Lately I've realized that the farm is finally mine. Two trees fell in recent storms: a willow and a maple. In a crotch in the willow, ten or twelve feet up, a croquet ball with a red stripe was embedded and had been almost completely surrounded by new wood. One of my children had really sent another's ball to Kalamazoo in some hard-fought game that no one can remember. And in the center of a core of crumbly decayed wood in the maple rested our old tether ball, looking like an improbable dinosaur egg waiting for global warming to restore its habitat.

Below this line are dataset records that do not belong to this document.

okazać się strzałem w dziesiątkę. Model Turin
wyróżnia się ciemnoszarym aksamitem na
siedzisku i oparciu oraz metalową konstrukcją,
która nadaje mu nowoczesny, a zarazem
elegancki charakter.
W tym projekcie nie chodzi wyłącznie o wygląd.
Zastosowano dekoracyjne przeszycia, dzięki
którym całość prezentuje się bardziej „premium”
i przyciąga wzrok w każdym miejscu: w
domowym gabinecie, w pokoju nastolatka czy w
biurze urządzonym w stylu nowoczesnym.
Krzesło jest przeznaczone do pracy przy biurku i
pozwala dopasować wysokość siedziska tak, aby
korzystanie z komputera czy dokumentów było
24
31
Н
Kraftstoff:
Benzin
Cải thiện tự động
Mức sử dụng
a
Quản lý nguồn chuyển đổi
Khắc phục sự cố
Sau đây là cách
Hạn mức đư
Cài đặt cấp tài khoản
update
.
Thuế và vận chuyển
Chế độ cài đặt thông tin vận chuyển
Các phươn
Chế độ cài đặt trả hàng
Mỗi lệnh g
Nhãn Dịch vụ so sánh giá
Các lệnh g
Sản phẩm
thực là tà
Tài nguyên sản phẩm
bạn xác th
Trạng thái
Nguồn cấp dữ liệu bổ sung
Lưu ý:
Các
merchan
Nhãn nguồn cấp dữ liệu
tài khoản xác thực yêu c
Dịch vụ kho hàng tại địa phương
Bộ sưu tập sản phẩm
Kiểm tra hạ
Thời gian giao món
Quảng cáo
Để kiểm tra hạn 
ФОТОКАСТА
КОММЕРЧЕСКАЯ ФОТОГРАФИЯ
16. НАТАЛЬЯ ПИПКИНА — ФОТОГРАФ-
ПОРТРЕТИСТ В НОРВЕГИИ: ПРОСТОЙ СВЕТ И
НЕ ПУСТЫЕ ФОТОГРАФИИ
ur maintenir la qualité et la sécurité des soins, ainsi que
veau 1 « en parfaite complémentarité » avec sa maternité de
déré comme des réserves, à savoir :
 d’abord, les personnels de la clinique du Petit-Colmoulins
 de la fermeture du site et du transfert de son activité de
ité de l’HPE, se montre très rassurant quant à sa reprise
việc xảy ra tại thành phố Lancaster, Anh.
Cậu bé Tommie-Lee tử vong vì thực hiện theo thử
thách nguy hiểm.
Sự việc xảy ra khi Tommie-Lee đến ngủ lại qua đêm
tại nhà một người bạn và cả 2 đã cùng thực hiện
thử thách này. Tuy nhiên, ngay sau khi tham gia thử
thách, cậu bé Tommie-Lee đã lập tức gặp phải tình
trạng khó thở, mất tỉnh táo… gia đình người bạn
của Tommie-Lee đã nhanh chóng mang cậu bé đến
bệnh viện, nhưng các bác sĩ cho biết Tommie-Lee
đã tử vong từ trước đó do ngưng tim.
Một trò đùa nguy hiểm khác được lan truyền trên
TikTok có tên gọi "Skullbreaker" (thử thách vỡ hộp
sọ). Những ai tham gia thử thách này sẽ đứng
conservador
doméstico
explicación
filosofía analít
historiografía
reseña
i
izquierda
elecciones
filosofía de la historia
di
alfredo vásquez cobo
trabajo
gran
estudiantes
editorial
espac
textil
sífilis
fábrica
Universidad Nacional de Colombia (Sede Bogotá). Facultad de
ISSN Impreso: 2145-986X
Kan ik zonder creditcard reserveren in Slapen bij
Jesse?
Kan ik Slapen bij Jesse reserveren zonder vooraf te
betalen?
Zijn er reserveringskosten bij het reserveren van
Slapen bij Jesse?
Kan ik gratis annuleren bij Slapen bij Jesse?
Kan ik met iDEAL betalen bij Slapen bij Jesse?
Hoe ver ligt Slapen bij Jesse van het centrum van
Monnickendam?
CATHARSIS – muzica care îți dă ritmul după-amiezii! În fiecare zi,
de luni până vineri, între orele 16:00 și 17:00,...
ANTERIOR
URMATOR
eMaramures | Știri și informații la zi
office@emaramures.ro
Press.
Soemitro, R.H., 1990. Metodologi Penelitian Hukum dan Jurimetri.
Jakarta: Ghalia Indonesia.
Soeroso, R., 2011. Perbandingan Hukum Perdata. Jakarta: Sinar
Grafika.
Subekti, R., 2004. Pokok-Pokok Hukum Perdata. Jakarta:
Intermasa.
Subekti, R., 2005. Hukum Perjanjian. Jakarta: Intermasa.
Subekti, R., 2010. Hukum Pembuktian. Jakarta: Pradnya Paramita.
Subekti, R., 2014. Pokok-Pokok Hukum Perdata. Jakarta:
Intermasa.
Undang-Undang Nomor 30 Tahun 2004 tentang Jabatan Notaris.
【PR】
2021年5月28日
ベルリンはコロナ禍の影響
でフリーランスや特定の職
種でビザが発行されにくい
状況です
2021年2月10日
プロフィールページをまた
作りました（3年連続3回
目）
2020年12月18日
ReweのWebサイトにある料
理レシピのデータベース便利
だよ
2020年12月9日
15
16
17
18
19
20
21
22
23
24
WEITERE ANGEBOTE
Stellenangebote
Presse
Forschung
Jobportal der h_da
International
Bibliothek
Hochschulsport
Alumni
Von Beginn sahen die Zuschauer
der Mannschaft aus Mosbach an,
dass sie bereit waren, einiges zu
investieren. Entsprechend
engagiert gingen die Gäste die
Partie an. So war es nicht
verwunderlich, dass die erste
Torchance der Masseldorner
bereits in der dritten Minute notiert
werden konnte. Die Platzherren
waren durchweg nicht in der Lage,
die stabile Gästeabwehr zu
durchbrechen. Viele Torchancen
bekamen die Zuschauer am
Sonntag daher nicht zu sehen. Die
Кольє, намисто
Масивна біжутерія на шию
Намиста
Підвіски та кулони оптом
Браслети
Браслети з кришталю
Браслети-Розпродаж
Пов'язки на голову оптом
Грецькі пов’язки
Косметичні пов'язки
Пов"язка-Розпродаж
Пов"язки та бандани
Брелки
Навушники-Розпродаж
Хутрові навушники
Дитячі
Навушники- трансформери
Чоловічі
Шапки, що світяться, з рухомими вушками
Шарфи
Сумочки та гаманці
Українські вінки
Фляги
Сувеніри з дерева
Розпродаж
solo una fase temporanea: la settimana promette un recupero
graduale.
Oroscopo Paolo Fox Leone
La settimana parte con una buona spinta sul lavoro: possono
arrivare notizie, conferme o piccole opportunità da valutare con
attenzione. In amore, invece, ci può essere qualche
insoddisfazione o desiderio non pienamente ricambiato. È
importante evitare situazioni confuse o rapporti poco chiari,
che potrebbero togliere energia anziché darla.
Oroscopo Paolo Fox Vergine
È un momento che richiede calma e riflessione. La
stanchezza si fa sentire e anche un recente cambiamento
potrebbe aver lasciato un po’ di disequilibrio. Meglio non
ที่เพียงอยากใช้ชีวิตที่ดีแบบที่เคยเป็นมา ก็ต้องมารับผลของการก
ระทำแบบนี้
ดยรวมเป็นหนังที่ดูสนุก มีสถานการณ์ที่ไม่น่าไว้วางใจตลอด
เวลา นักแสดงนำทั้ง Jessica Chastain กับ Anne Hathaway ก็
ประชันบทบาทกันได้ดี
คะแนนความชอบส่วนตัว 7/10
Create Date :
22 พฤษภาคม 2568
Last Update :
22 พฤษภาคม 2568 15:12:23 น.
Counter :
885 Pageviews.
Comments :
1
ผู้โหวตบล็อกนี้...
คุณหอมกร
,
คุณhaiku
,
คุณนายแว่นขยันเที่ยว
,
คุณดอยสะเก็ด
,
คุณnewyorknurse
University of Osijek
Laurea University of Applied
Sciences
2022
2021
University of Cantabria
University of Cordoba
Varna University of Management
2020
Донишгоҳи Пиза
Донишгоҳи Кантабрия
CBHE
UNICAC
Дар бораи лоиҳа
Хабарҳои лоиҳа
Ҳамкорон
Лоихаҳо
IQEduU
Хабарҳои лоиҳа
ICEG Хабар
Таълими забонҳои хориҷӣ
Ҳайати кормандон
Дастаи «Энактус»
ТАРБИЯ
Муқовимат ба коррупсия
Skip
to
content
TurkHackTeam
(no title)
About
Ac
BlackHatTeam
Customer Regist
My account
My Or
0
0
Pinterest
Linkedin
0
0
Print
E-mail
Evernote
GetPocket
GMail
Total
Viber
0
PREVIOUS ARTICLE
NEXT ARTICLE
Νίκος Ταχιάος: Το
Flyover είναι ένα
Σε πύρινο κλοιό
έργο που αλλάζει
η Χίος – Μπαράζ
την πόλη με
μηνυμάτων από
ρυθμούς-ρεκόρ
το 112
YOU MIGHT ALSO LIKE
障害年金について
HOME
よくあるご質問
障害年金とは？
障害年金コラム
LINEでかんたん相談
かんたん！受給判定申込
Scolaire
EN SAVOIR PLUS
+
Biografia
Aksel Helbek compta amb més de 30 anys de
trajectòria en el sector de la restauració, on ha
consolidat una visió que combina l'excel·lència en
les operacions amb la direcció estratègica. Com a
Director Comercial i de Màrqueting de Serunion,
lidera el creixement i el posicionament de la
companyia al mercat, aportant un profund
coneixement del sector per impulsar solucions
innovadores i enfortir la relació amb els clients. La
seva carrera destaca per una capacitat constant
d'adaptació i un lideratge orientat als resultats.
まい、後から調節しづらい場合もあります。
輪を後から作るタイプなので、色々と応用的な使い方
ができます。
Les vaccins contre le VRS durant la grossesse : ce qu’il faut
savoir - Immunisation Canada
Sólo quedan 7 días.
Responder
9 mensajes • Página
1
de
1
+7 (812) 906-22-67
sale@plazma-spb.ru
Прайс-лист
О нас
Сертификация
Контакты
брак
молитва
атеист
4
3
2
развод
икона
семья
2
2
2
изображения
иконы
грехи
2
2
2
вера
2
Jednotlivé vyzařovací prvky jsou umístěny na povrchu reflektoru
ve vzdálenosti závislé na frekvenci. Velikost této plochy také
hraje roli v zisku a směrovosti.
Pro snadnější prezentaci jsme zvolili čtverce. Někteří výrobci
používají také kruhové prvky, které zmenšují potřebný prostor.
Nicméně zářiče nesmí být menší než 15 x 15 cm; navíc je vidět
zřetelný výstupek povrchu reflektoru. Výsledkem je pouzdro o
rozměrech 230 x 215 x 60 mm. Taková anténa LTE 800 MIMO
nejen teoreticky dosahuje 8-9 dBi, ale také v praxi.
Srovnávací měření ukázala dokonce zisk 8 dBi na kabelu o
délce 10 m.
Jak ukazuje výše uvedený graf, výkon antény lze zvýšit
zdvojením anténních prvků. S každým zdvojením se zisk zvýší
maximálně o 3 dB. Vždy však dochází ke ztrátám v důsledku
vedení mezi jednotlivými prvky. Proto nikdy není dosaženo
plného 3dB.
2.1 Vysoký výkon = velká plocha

In my turn, I've grown crotchety about new people in the neighborhood, people who move too fast, people who've cleared so many trees that their house is visible from mine. Theirs is the only visible house, the only reminder that it is no longer the 18th century and that the farm has survived its first two hundred years. "Don't choke on the small bones," I remind myself, and "remember that New Hampshire grows great trees; just wait sixty years or so."

Since I've lived here, the contents of four households and accumulations from many auctions have been added. Almost nothing has been removed. I could never face the task of packing it all up, so I imagine I'll just stay here, first at the farm, then at the cemetery. Actually I'll have to rest just outside the cemetery; the family plot is full, and the rest of the cemetery is spoken for. But I measured, and I could be less than two rods from the rest of my family. And I've learned how to establish my own place without disrupting what's already there. It's mainly a question of time . . . and listening carefully to the neighbors.